The political necessity of organizing workers’ strikes with the demand to put an end to repression and to secure the release of detainees
2026-01-13

Nationwide protests in Iran have now entered their fifteenth day. Data released by various sources indicate an unprecedented surge in the number of human casualties and widespread arrests—a surge that is the direct result of the gradual disclosure of information under conditions of severe repression, an all-encompassing security atmosphere, and the systematic shutdown of the internet and public communications. These conditions have seriously restricted the ability to document and reflect the facts related to these crimes, while simultaneously exposing the previously concealed dimensions of state violence and killings.
What is unfolding today on the streets of Iran is a direct and conscious confrontation between the downtrodden masses of society and a system that seeks its survival in structural poverty, organized repression, and the denial of the most basic human rights of the majority of the people. The killing of more than 600 people during the protests, including 8 children under the age of 18, is clear evidence of the reality that the ruling power recognizes no limits in resorting to violence to preserve itself, and that human life—even the lives of children—holds no value in its calculations. The presence of children among the victims is the direct result of the unrestrained use of coercive force against a population that has risen up for dignity and a humane life.
The four-day internet shutdown—which, according to reports, has reduced Iran’s level of connectivity with the outside world to about one percent—is an action that constitutes an inseparable part of the state’s machinery of repression. Depriving society of communication, organization, and the flow of information is a deliberate attempt to conceal the true dimensions of the killings, prevent the formation of social solidarity, and create an atmosphere of fear, isolation, and unawareness. Nevertheless, the experience of recent days has shown that truth, even in the darkest conditions and under the most intense pressures, finds its way out.
Alongside the street killings, mass arrests constitute another central pillar of the policy of repression. The recording of more than 10,681 arrests and the publication of at least 96 cases of forced confessions from detainees indicate the regime’s systematic effort to shift the arena of protest from the streets to prisons. This policy is the logical continuation of the same street violence, carried out through different means—a calculated attempt to crush individual and collective will through imprisonment, psychological pressure, threats, public humiliation, and the display of fabricated confessions. Forced confessions serve as a tool to legitimize repression, reproduce the regime’s security narrative, and portray the victims as the perpetrators.
Under these circumstances, the issue of supporting detainees and their families has become an immediate and vital task. Prisons have turned into an extension of the repressed streets, and defending political prisoners and those detained during the protests is an inseparable part of sustaining the social struggle. Organizing collective support, exposing conditions inside detention centers, confronting forced confessions, and supporting the families of those killed and imprisoned are not merely humanitarian acts, but political necessities for preserving bonds of solidarity and preventing the fragmentation and erosion of the protest movement.

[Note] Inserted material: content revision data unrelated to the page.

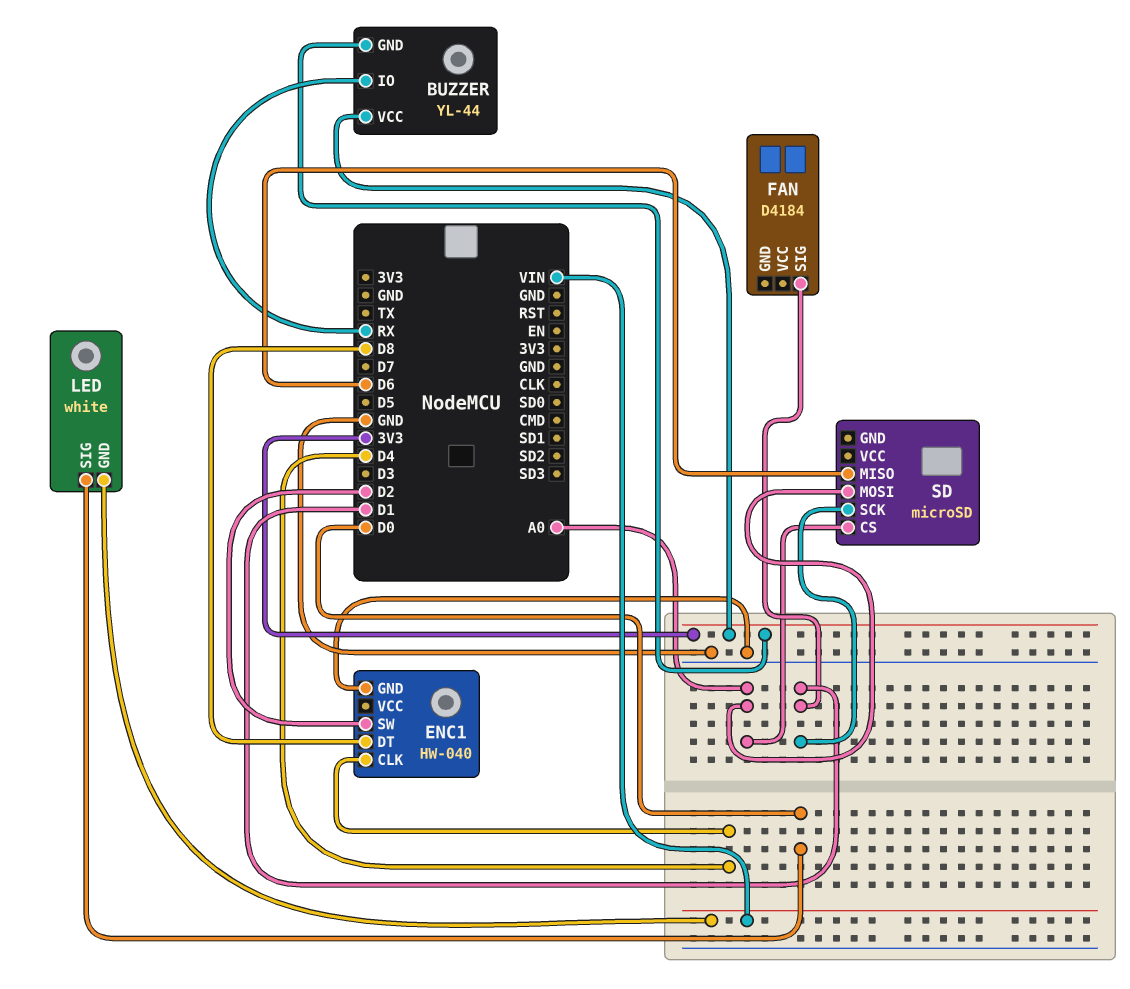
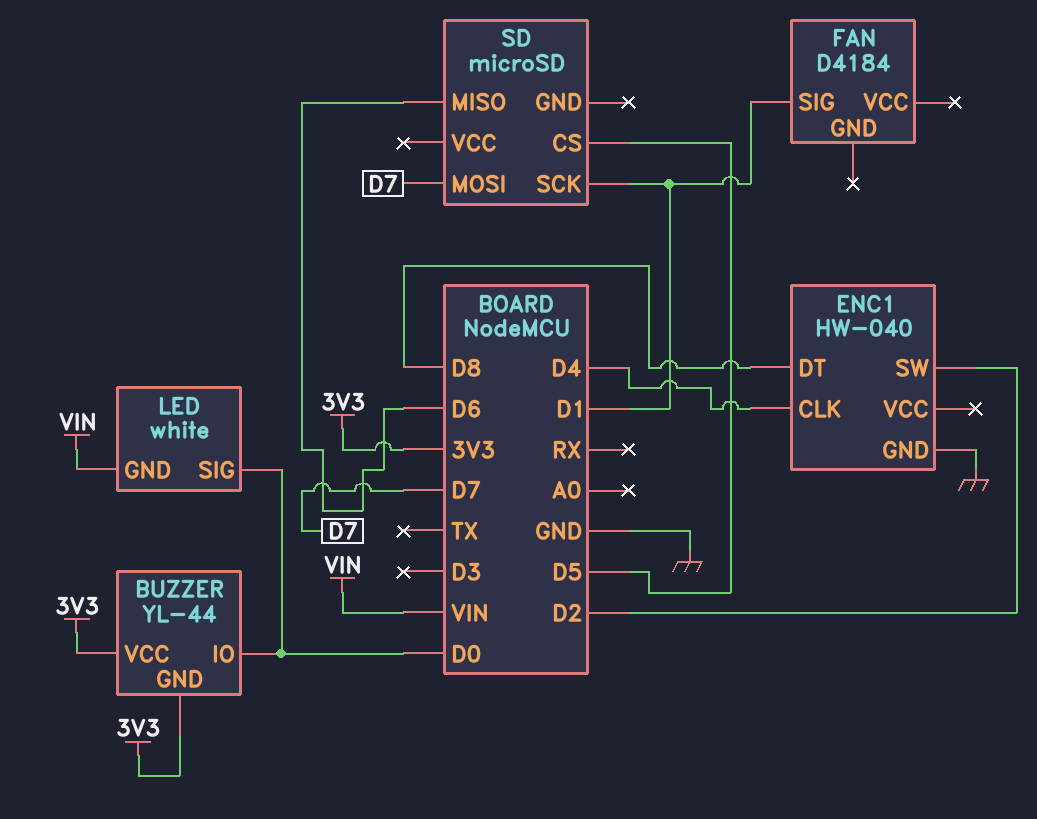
BUZZER pin IO: RX -> D0
SD pin CS: A0 -> D5
SD pin MOSI: A0 -> D7

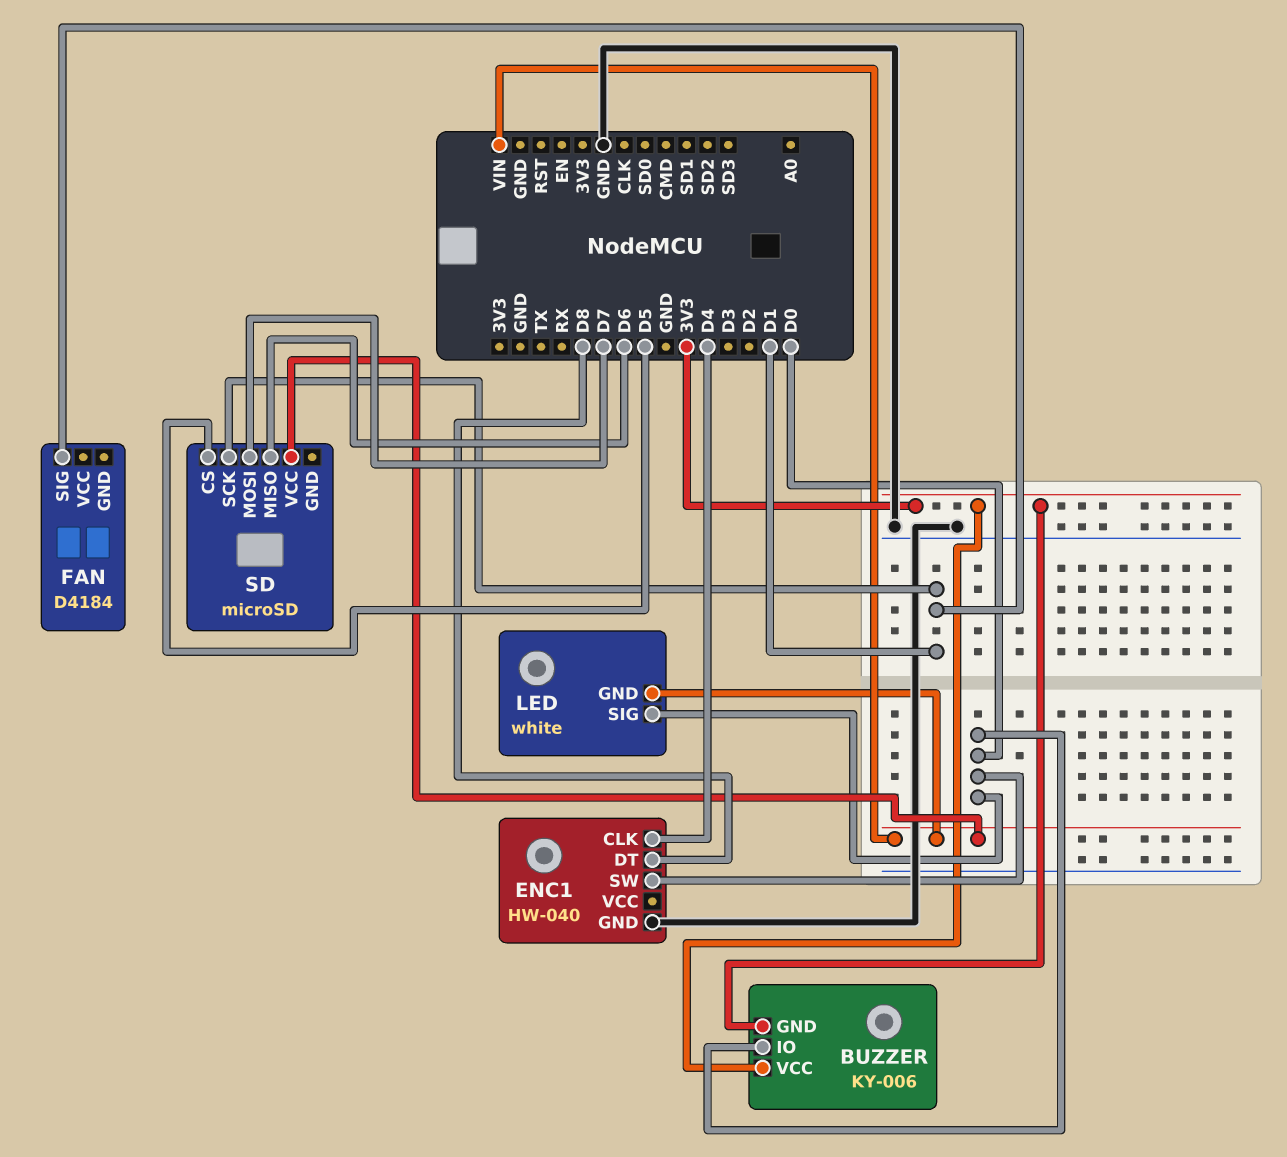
BUZZER: YL-44 -> KY-006
ENC1 pin SW: D2 -> D0
SD pin VCC: none -> VIN

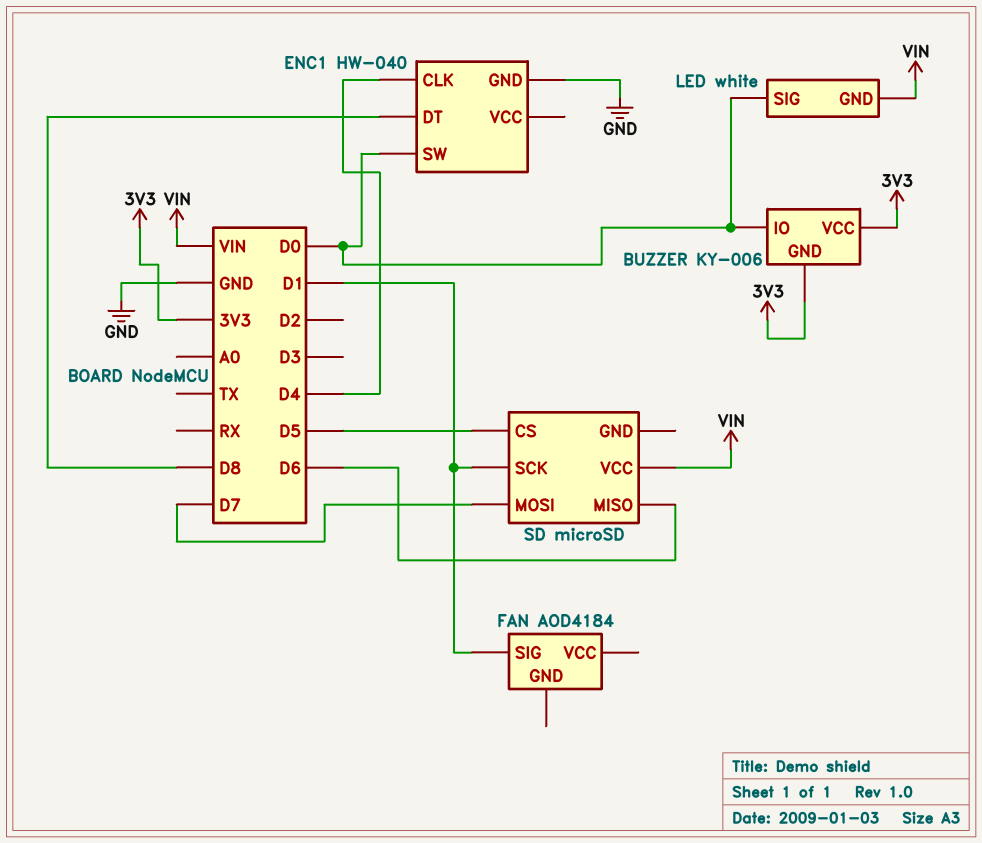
FAN: D4184 -> AOD4184

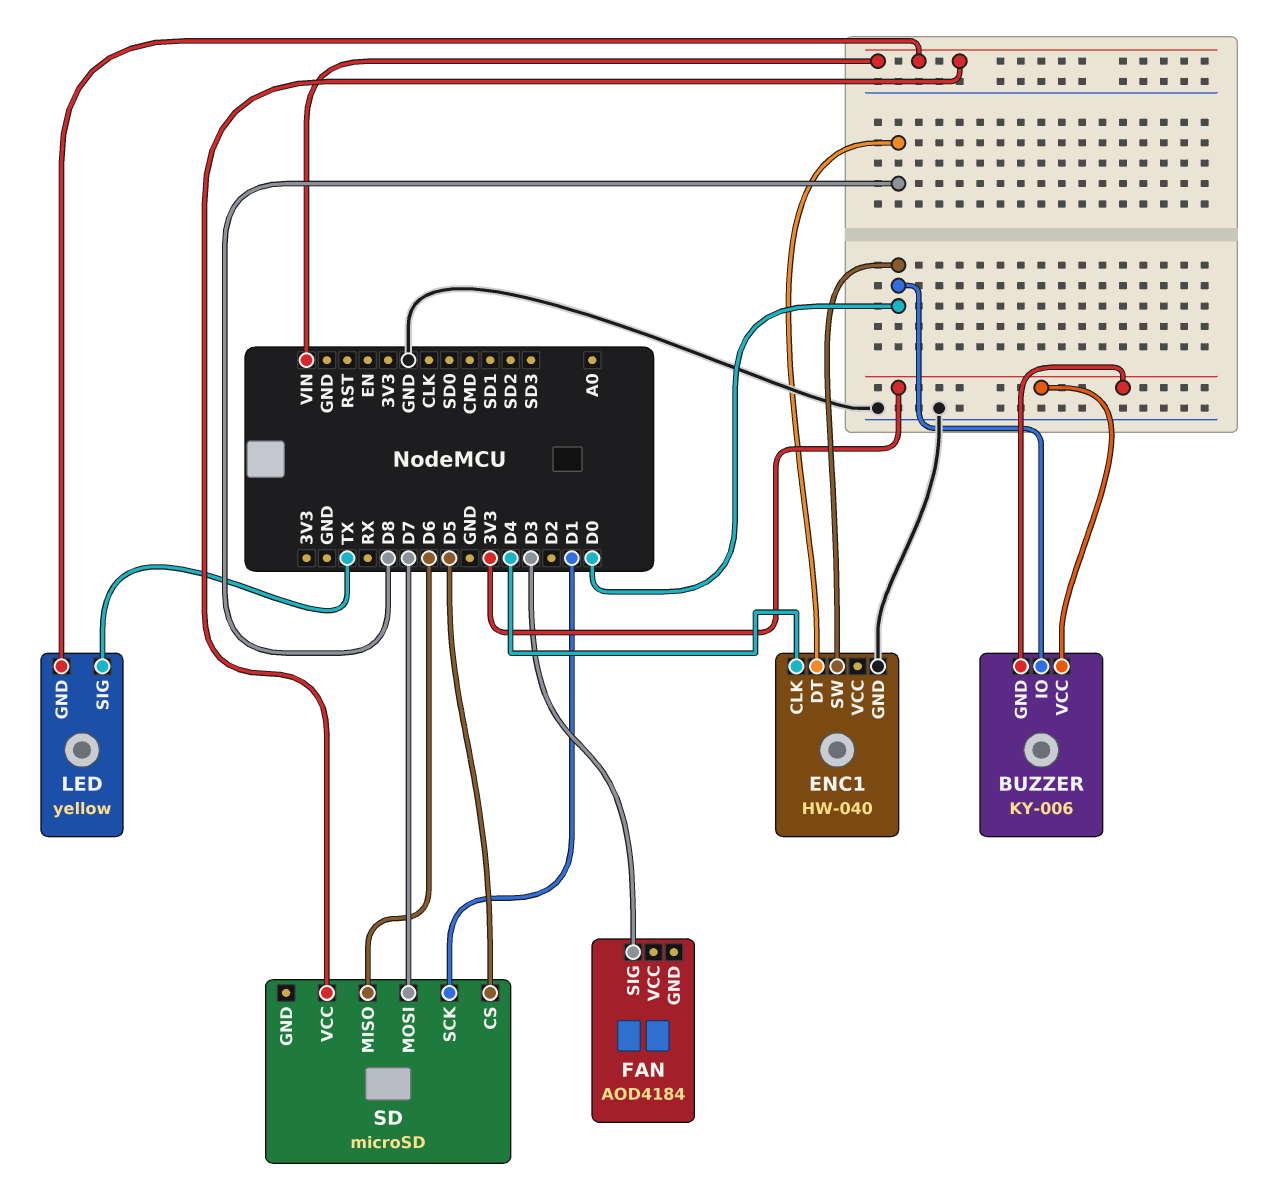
FAN pin SIG: D1 -> D3
LED: white -> yellow
LED pin SIG: D0 -> TX

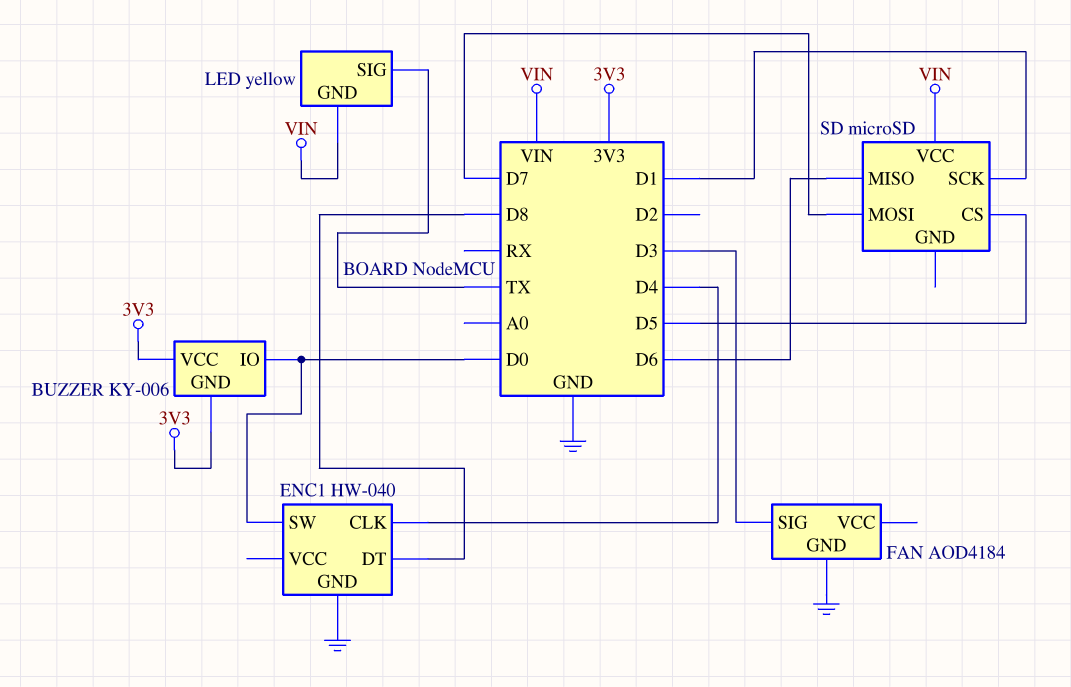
FAN pin GND: none -> GND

What is unfolding in Iran today is a decisive moment in the struggle between society and a ruling power that seeks its survival in naked violence, unrestrained repression, and the devaluation of human life. The killing of protesters, the deaths of children, the severing of communications, and the imprisonment of thousands all reflect the regime’s profound fear of a society that has attained awareness, solidarity, and collective protest. History has repeatedly shown that no repressive order can stand forever against the conscious and organized will of the people.
Under these conditions, organizing workers’ strikes in key production centers and institutions—energy, transportation, and service sectors—with the demand to end repression and secure the immediate release of detainees can generate significant economic pressure and raise the cost of continued repression for the Islamic Republic regime. Workers’ strikes demanding an end to repression and the freedom of detainees strengthen the link between the factory and the street, boost the morale of fighters and protesters on the ground, and help sustain the protests. By putting pressure on economic choke points, workers’ strikes can, over time, paralyze the Islamic regime’s machinery of repression and killing.